Monday, 8 June 2015

More than brothers - An Italian Family Reunion

San Vandemiano, Treviso Province. Sunday 7 June 2015. Perin Family reunion.

I am exhausted. I am Perin. I am Capellin, or Cape’in. Today 550 people from Friuli and Veneto, Canada, Brazil, USA, and the biggest non European contingent – Australia, gathered to celebrate the extended family - PERIN. 

I was asked to carry the Australian flag in procession into the church where mass was celebrated in Italian, complete with a choir of thirty voices and a Brazilian priest who looked like brother Mick.  I went to communion (I’m not a practicing Catholic, is that a sin?) so I could receive a host from my somewhat priest-like non-brother.

Then followed a seven course meal served over five hours in a hall with no fans or aircon and the outside temperature approaching 35degrees. It all ran like clockwork.

Was it worth it – to come to Italy for lunch (as Andrea describes it)? Mick and I say emphatically yes. We now have a clear understanding about our family name. We were surrounded by people calling themselves Perin-Capellin. All insisting their name was Perin and their nickname was Capellin (from the word for hat - capello). The Perin-Capellin representatives (about 40 of the 500) came from Australia (Lismore in particular), Brazil and a large group from a nearby village named Giarine . We were told we should change our name back to Perin  - “Capellin is not a name. Perin is your name!”they said. "we are all Capellin but we are Perin." You can see how confusing it could be.

Highlight of the day was meeting our Lismore cousins for the first time – Elda (77 year old matriarch with boundless energy), her daughters Yvette and Sonia and their children and immediate cousins some of whom have lived in both Australia and Italy. It’s a long way to come to meet cousins who live 150 km away in Lismore but what a hoot. Elda, told the story of coming back to Italy in 1948 as a child and wondering why she was being called Capellin. Her mother explained the nickname concept (a sub group of the Perins) and from then on she understood. “We’ve always known we were Perin/Capellins. What took you so long? We all knew.” 

Sonia Elda Yvette
Elda arrived in Australia the 40s, returned to Italy in 1948 and then returned to Australia in the fifties. The other story concerned my Auntie Rita who worked with Sonia in Lismore and when approached and told that they were related refused to believe the Perin Capelin story. It took another thirty years to emerge.
We spoke of keeping in touch and perhaps a joint reunion of the two streams of the Perin clan in Australia (their great grandfather and ours (Lorenzo) were first cousins.
Switch to the music channel if this is too detailed. Family history can be tedious to those not part of the family.
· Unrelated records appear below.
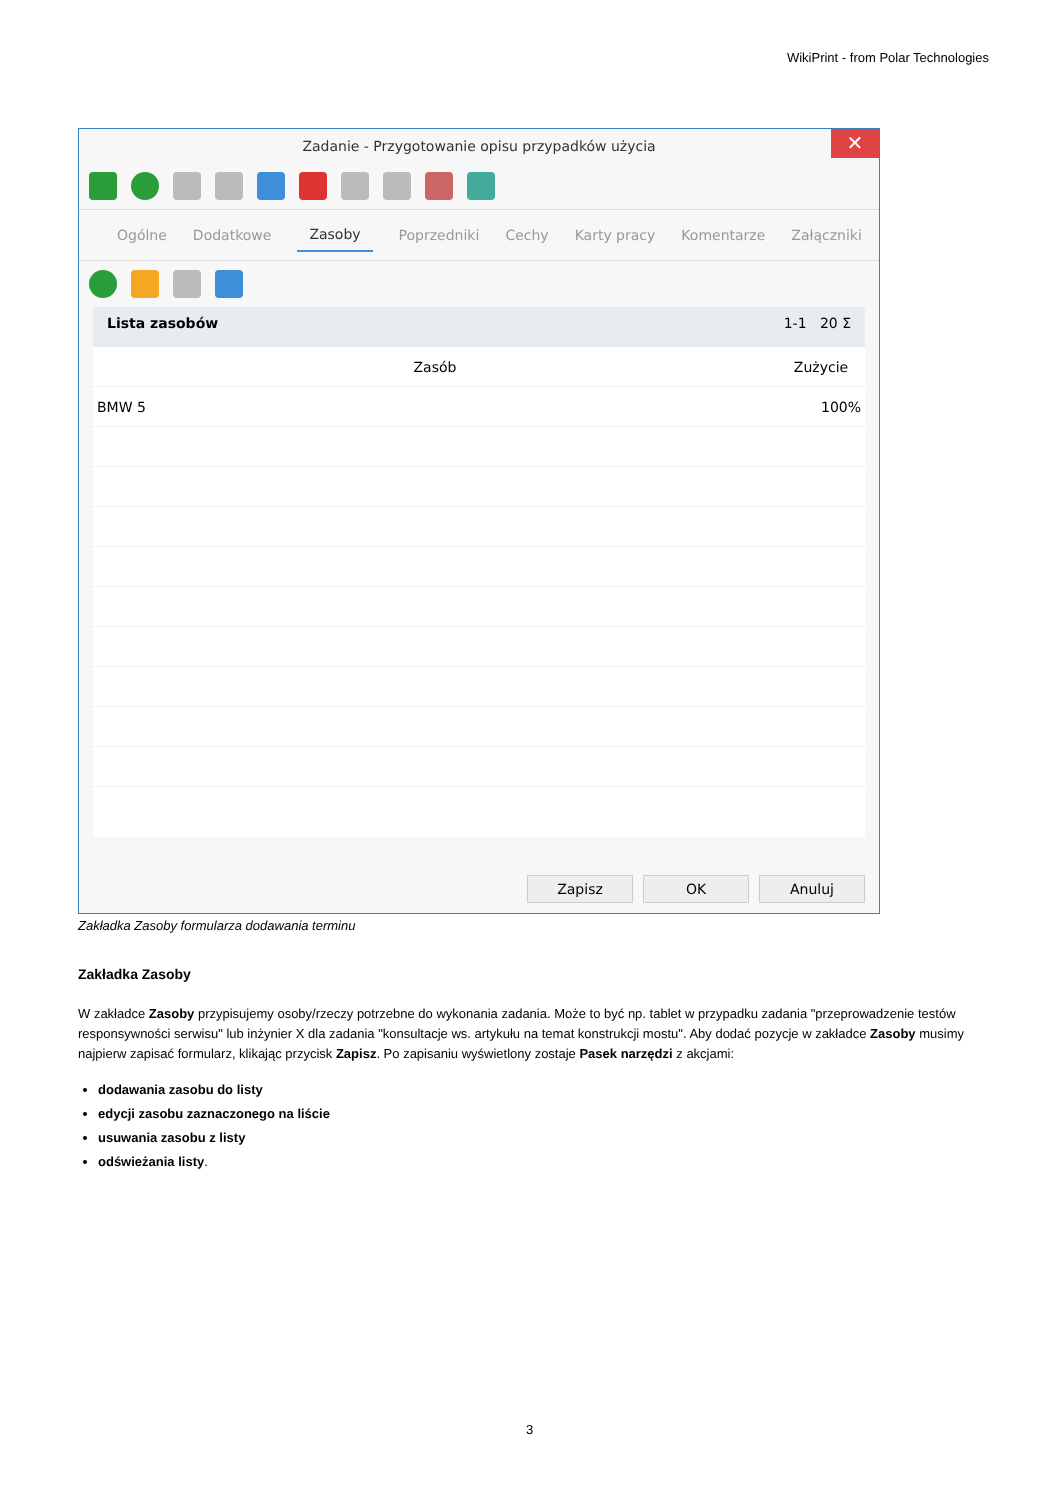WikiPrint - from Polar Technologies
Zadanie - Przygotowanie opisu przypadków użycia ✕
Ogólne Dodatkowe Zasoby Poprzedniki Cechy Karty pracy Komentarze Załączniki
Lista zasobów 1-1 20 Σ
| Zasób | Zużycie |
| --- | --- |
| BMW 5 | 100% |
Zapisz OK Anuluj
Zakładka Zasoby formularza dodawania terminu
Zakładka Zasoby
W zakładce Zasoby przypisujemy osoby/rzeczy potrzebne do wykonania zadania. Może to być np. tablet w przypadku zadania "przeprowadzenie testów responsywności serwisu" lub inżynier X dla zadania "konsultacje ws. artykułu na temat konstrukcji mostu". Aby dodać pozycje w zakładce Zasoby musimy najpierw zapisać formularz, klikając przycisk Zapisz. Po zapisaniu wyświetlony zostaje Pasek narzędzi z akcjami:
dodawania zasobu do listy
edycji zasobu zaznaczonego na liście
usuwania zasobu z listy
odświeżania listy.
3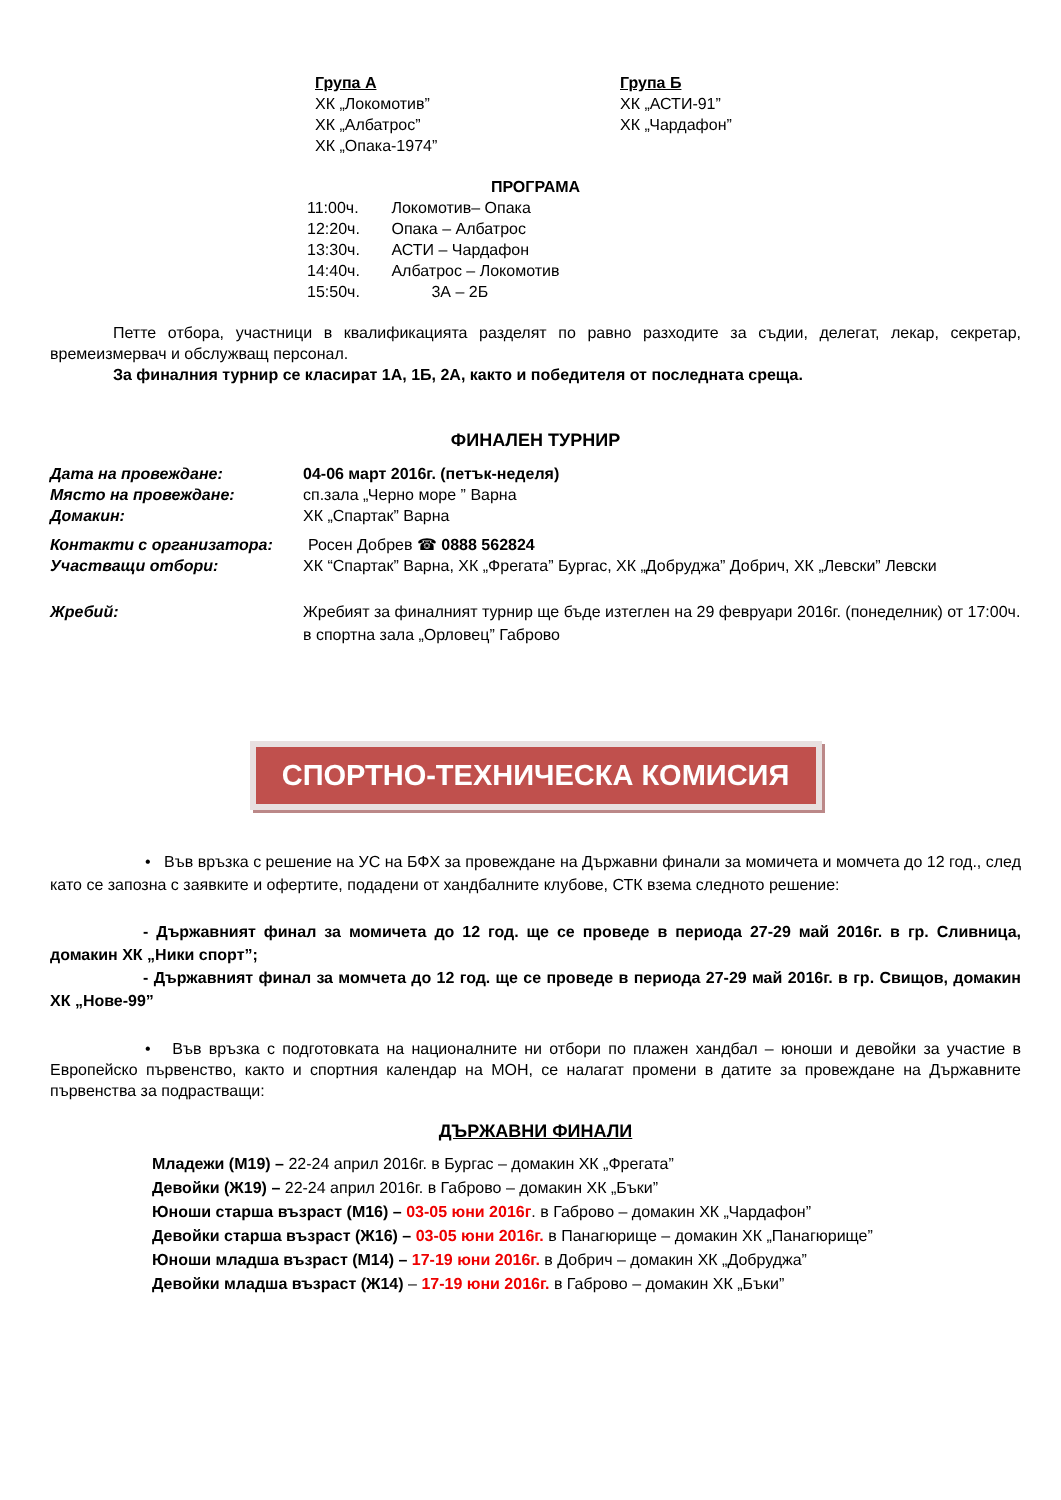Група А
ХК „Локомотив”
ХК „Албатрос”
ХК „Опака-1974”
Група Б
ХК „АСТИ-91”
ХК „Чардафон”
ПРОГРАМА
11:00ч. Локомотив– Опака
12:20ч. Опака – Албатрос
13:30ч. АСТИ – Чардафон
14:40ч. Албатрос – Локомотив
15:50ч. 3А – 2Б
Петте отбора, участници в квалификацията разделят по равно разходите за съдии, делегат, лекар, секретар, времеизмервач и обслужващ персонал.
За финалния турнир се класират 1А, 1Б, 2А, както и победителя от последната среща.
ФИНАЛЕН ТУРНИР
Дата на провеждане: 04-06 март 2016г. (петък-неделя)
Място на провеждане: сп.зала „Черно море ” Варна
Домакин: ХК „Спартак” Варна
Контакти с организатора: Росен Добрев ☎ 0888 562824
Участващи отбори: ХК “Спартак” Варна, ХК „Фрегата” Бургас, ХК „Добруджа” Добрич, ХК „Левски” Левски
Жребий: Жребият за финалният турнир ще бъде изтеглен на 29 февруари 2016г. (понеделник) от 17:00ч. в спортна зала „Орловец” Габрово
СПОРТНО-ТЕХНИЧЕСКА КОМИСИЯ
• Във връзка с решение на УС на БФХ за провеждане на Държавни финали за момичета и момчета до 12 год., след като се запозна с заявките и офертите, подадени от хандбалните клубове, СТК взема следното решение:
- Държавният финал за момичета до 12 год. ще се проведе в периода 27-29 май 2016г. в гр. Сливница, домакин ХК „Ники спорт”;
- Държавният финал за момчета до 12 год. ще се проведе в периода 27-29 май 2016г. в гр. Свищов, домакин ХК „Нове-99”
• Във връзка с подготовката на националните ни отбори по плажен хандбал – юноши и девойки за участие в Европейско първенство, както и спортния календар на МОН, се налагат промени в датите за провеждане на Държавните първенства за подрастващи:
ДЪРЖАВНИ ФИНАЛИ
Младежи (М19) – 22-24 април 2016г. в Бургас – домакин ХК „Фрегата”
Девойки (Ж19) – 22-24 април 2016г. в Габрово – домакин ХК „Бъки”
Юноши старша възраст (М16) – 03-05 юни 2016г. в Габрово – домакин ХК „Чардафон”
Девойки старша възраст (Ж16) – 03-05 юни 2016г. в Панагюрище – домакин ХК „Панагюрище”
Юноши младша възраст (М14) – 17-19 юни 2016г. в Добрич – домакин ХК „Добруджа”
Девойки младша възраст (Ж14) – 17-19 юни 2016г. в Габрово – домакин ХК „Бъки”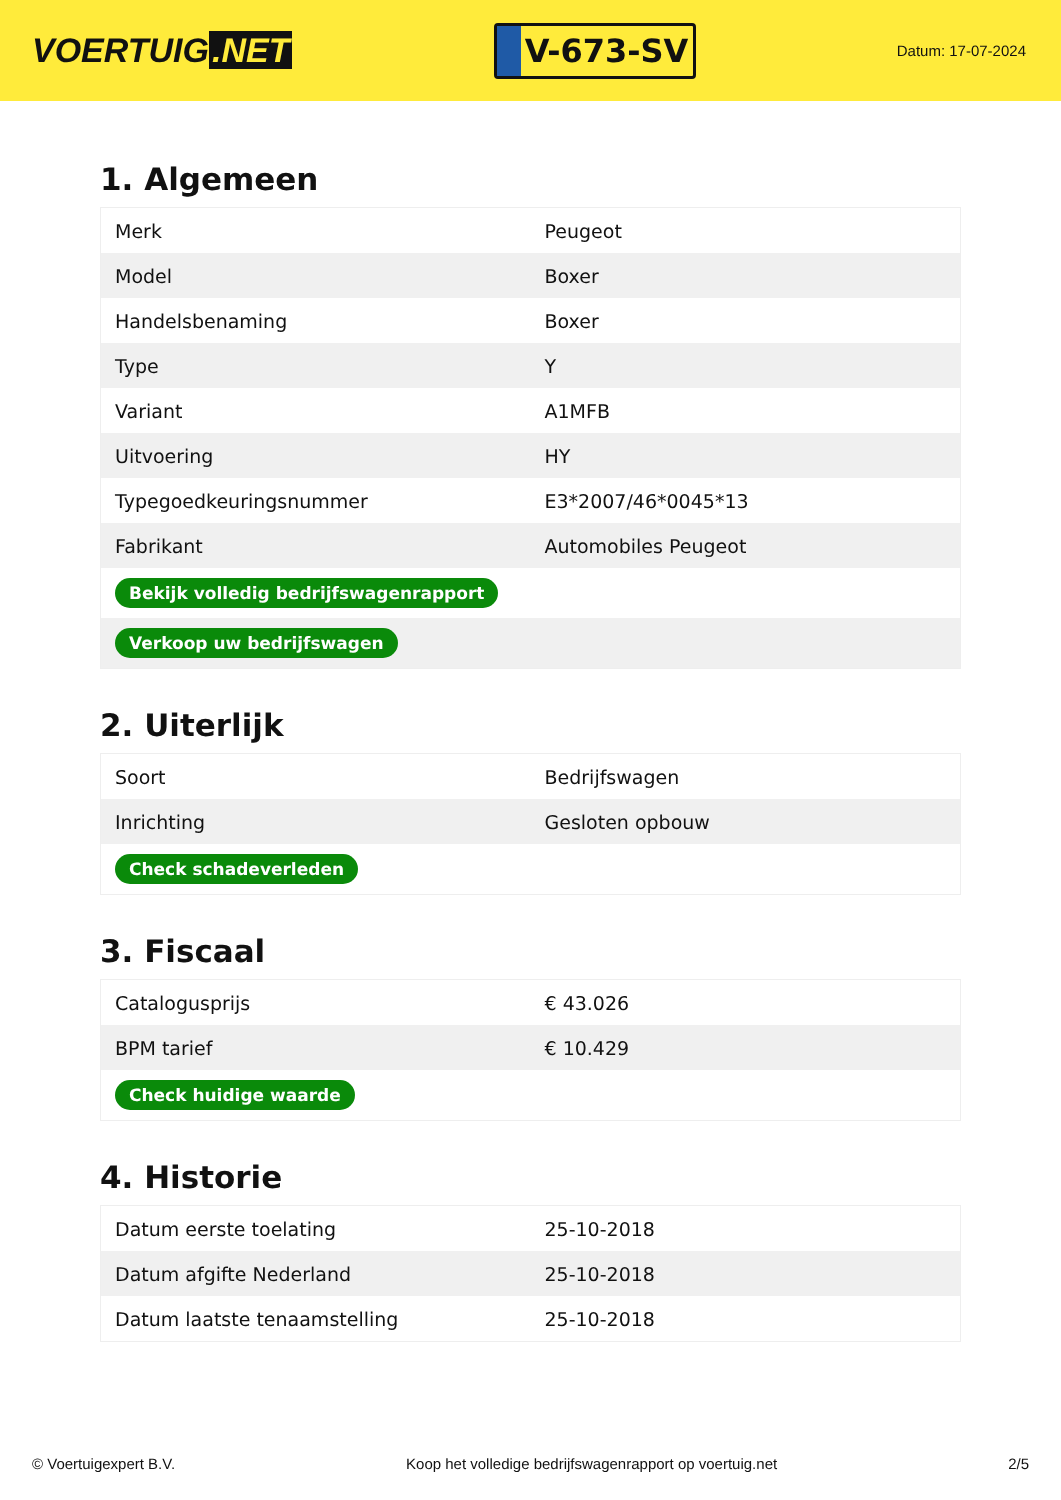VOERTUIG.NET
V-673-SV
Datum: 17-07-2024
1. Algemeen
| Merk | Peugeot |
| Model | Boxer |
| Handelsbenaming | Boxer |
| Type | Y |
| Variant | A1MFB |
| Uitvoering | HY |
| Typegoedkeuringsnummer | E3*2007/46*0045*13 |
| Fabrikant | Automobiles Peugeot |
| Bekijk volledig bedrijfswagenrapport | |
| Verkoop uw bedrijfswagen | |
2. Uiterlijk
| Soort | Bedrijfswagen |
| Inrichting | Gesloten opbouw |
| Check schadeverleden | |
3. Fiscaal
| Catalogusprijs | € 43.026 |
| BPM tarief | € 10.429 |
| Check huidige waarde | |
4. Historie
| Datum eerste toelating | 25-10-2018 |
| Datum afgifte Nederland | 25-10-2018 |
| Datum laatste tenaamstelling | 25-10-2018 |
© Voertuigexpert B.V. Koop het volledige bedrijfswagenrapport op voertuig.net 2/5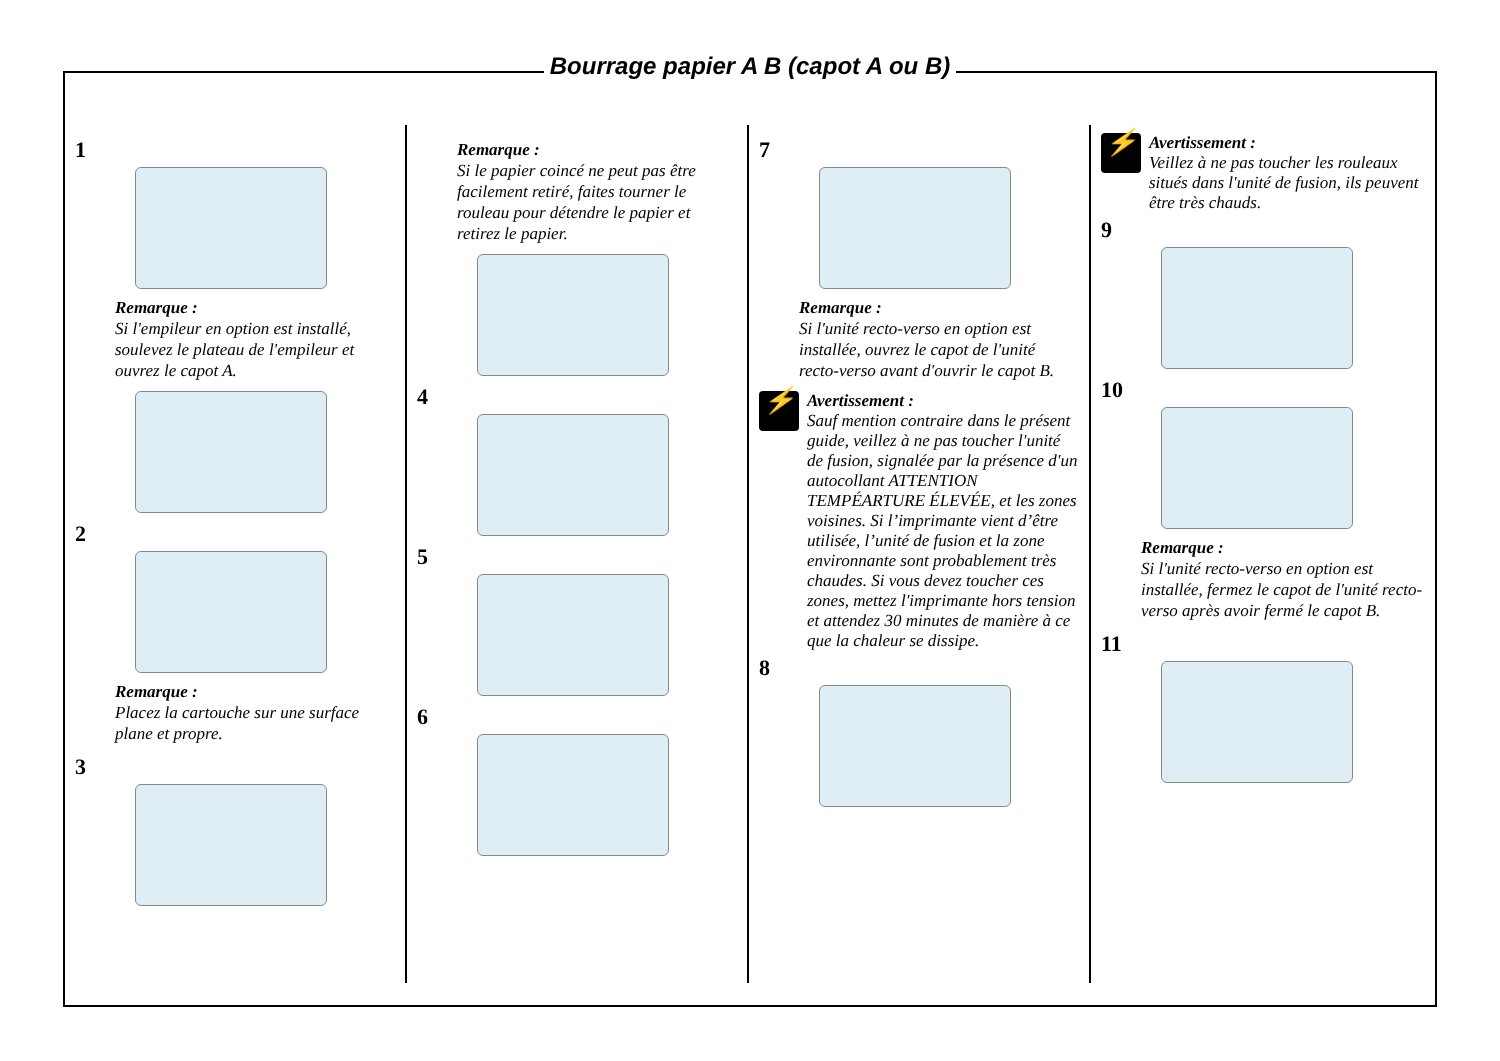Bourrage papier A B (capot A ou B)
1
Remarque :
Si l'empileur en option est installé, soulevez le plateau de l'empileur et ouvrez le capot A.
2
Remarque :
Placez la cartouche sur une surface plane et propre.
3
Remarque :
Si le papier coincé ne peut pas être facilement retiré, faites tourner le rouleau pour détendre le papier et retirez le papier.
4
5
6
7
Remarque :
Si l'unité recto-verso en option est installée, ouvrez le capot de l'unité recto-verso avant d'ouvrir le capot B.
⚡
Avertissement :
Sauf mention contraire dans le présent guide, veillez à ne pas toucher l'unité de fusion, signalée par la présence d'un autocollant ATTENTION TEMPÉARTURE ÉLEVÉE, et les zones voisines. Si l’imprimante vient d’être utilisée, l’unité de fusion et la zone environnante sont probablement très chaudes. Si vous devez toucher ces zones, mettez l'imprimante hors tension et attendez 30 minutes de manière à ce que la chaleur se dissipe.
8
⚡
Avertissement :
Veillez à ne pas toucher les rouleaux situés dans l'unité de fusion, ils peuvent être très chauds.
9
10
Remarque :
Si l'unité recto-verso en option est installée, fermez le capot de l'unité recto-verso après avoir fermé le capot B.
11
The other delight was meeting second cousin Linda Spinaze (her father and our father were first cousins) for the first time. We spent 24 hours together. She and husband Roger stayed at the same accommodation as us in the tiny village of Orsago and, while Roger prepared his speech for the conference he was attending the next day, we three went hunting the back streets of Orsago for the family home of our great grandmother (Maria Lucon Tome - Tome was her husband’s name so it was his home we were searching for -  Italian women don’t take their husbands name, only the children take the fathers name. a custom not continued in Australia though Elda said “Why should we. I am a Perin always.”).


Anyway back to the search for the tome home. we had an address. We knocked and Amalia (age about 75) answered the door. It was the right place. We spoke for five minutes, neither of us understanding the other. She showed us a photo of her younger self and her brother and offered us a coffee “voluntieri” (my pleasure), We couldn’t figure out how we could sit over coffee with no common language so we were about to say goodbye when we were rescued by her son-in-law and his wife (Frederica Tome) who live next door (Amalia’s brother – Frederica’s father - lives upstairs - so Italian.  We exchanged email addresses, They are interested in family and we will follow up with some photos and family tree info. Cold calling works – sometimes. It was a great start to the day.